Enter Frances Goodman's Woman Cave of Feminist Delights
'Rapaciously Yours', Frances Goodman's recent solo exhibit at the Richard Taittinger Gallery, addresses fundamental women's issues by way of a tantalizing visual experience. Through large-scale, emotionally engaging works, the South African artist touches upon the male gaze, unjust societal pressures on women, and the sexual empowerment/exploitation of the female body. The grotesque and almost monstrous ways in which Goodman investigates beauty and femininity are utterly compelling. In a hypnotizing manner, 'Rapaciously Yours' entices the viewer. It's a very effective seduction. Goodman executes her feminist messages through a robust array of mediums including installation, sound installation, sculpture, neon, and photography - mostly conceived using unorthodox materials like found car seats, press on nails, chintzy bijoux, and donated wedding dresses.
There is a beautiful mix of the fantastical, the vulgar, the mundane and the romantic seamlessly intertwined and prettily packaged all at once. Goodman's intoxicating color palette of irresistible neon pinks, sensuous violets, luscious magentas, and lustful fuchsias mentally fondle in hushed sexual overtures. In 'Bite Your Nail' (2014), blinged-out nails and a glossy lip are at play, resembling a sexual innuendo dripping with materialistic connotations. A prime example where Goodman's themes of excess, consumerism, vanity, and sensuality emerge.
In the sculptural work 'Medusa' (2013-2014), fake press on nails form wildly patterned tentacles, a nod to the repugnant aspects of the quest women face to achieve pressurized beauty standards. The tentacles also seem to represent how women are at times vilified as deviant or evil. Similarly in 'Violaceous' (2015), purple artificial nails engulf the bulbous sculpture and looks like a large vulva, illustrating a complex relationship between superficiality and the female figure. The oversized talon-like sculptures, standing tall and pristinely lacquered, emanate a glassy sheen and call upon the public's obsession with the cosmetic and the frivolous. Goodman's focus of beauty industry paraphernalia set out to prove a point about the unfair expectations of women's appearances.
In 'Easy Come, Easy Go' (2013), a found car seat bedecked with kitschy jewelry speaks to Goodman's documentation and interaction with sex workers. Sequins, beads, pearls, and gold chains spell out a hyper-sexual language, revelatory words exchanged during nocturnal transactions between prostitute and client. The car seats also symbolize a space where woman bodies have been subject to exploitation, pleasure, and empowerment.
The artist's use of tongue-in-cheek titles for the works act as a reinforcing component driving home her women-centric principles. In the cleverly named piece, 'Spit/Swallow' (2016), the flashing neon sculpture depicts how women vacillate between submission and rebellion in patriarchal society. Yet, 'Spit/Swallow' also possesses a double entendre, capturing a woman in the aftereffects of male ejaculation.
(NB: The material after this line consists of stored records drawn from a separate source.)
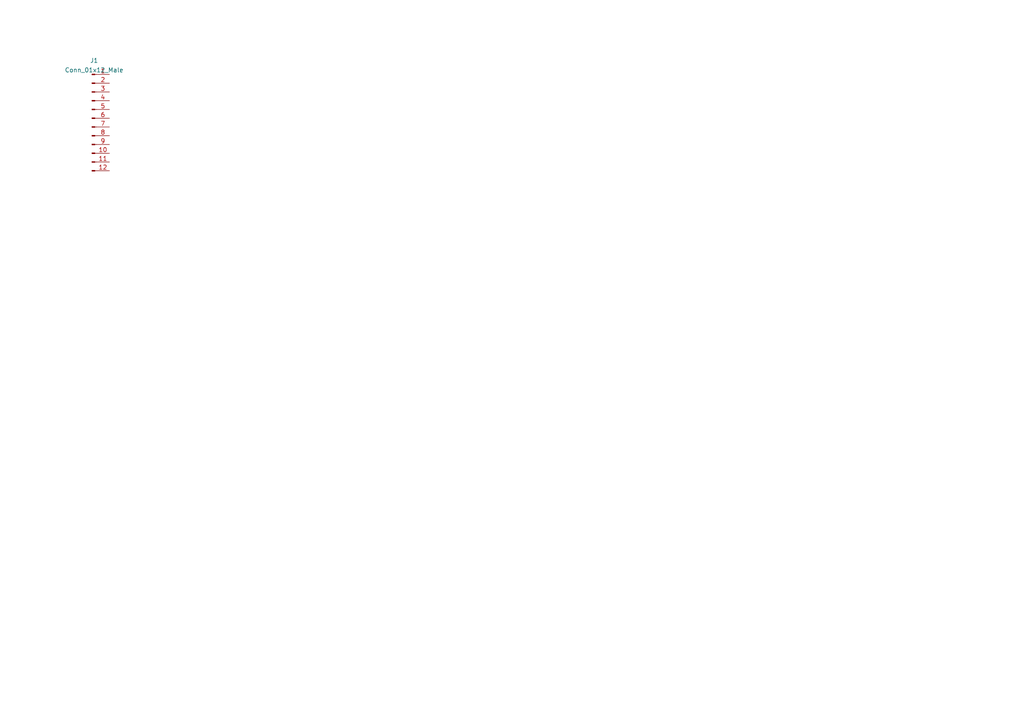
<source format=kicad_sch>
(kicad_sch (version 20211123) (generator eeschema)

  (uuid e63e39d7-6ac0-4ffd-8aa3-1841a4541b55)

  (paper "A4")

  


  (symbol (lib_id "Connector:Conn_01x12_Male") (at 26.67 34.29 0) (unit 1)
    (in_bom yes) (on_board yes) (fields_autoplaced)
    (uuid fa113599-7f96-408a-8974-e29046fc38ba)
    (property "Reference" "J1" (id 0) (at 27.305 17.5473 0))
    (property "Value" "Conn_01x12_Male" (id 1) (at 27.305 20.3224 0))
    (property "Footprint" "" (id 2) (at 26.67 34.29 0)
      (effects (font (size 1.27 1.27)) hide)
    )
    (property "Datasheet" "~" (id 3) (at 26.67 34.29 0)
      (effects (font (size 1.27 1.27)) hide)
    )
    (pin "1" (uuid 5d7ba739-ec09-4eb2-88de-f93b63931246))
    (pin "10" (uuid f8b0dcee-6bce-4fc3-b08f-85a62ef6ed48))
    (pin "11" (uuid 7ed6c747-b2e1-4fcd-a83a-251e00b9c400))
    (pin "12" (uuid 64d362b5-8df7-456f-a9ec-8c9312ae7ead))
    (pin "2" (uuid 4acead20-afd3-40c9-9779-362a2fa8e3db))
    (pin "3" (uuid 7302d1b8-5eb7-435f-8a27-1e073843e0b6))
    (pin "4" (uuid 7e321d44-b31c-441e-a648-29f6a530a65c))
    (pin "5" (uuid 2d4b4a06-1fbc-412f-a73f-b6cb8a54c8ff))
    (pin "6" (uuid e550c2c8-2970-49c1-af5a-e118415b14be))
    (pin "7" (uuid f10fe1b6-f645-44d8-a779-e60b8654088d))
    (pin "8" (uuid 67ffeb0f-301e-465b-88a4-09ca3188f9fc))
    (pin "9" (uuid ff9989c6-7a02-4da9-9a30-c5fc15f960c5))
  )

  (sheet_instances
    (path "/" (page "1"))
  )

  (symbol_instances
    (path "/fa113599-7f96-408a-8974-e29046fc38ba"
      (reference "J1") (unit 1) (value "Conn_01x12_Male") (footprint "")
    )
  )
)

</source>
The majestic and ceremonious splendor of 'The Dream' (2010-2016), serves as the crown jewel of the show. Comprised of vintage wedding dresses and sumptuous fabrics, the enveloping installation highlights the monumental and cruel emphasis on marriage. Accompanied by sound recordings, numerous women openly share candid emotions wavering between envy, doubt, angst, and uncertainty over this traditional institution.
This is Frances Goodman's solo debut in the US and is the first woman artist to appear on the gallery's roster. 'Rapaciously Yours' was on view from February 27th to April 17th at the Richard Taittinger Gallery. Frances Goodman was also represented by the gallery at the recent 1:54 art fair at Pioneer Works during Frieze Week.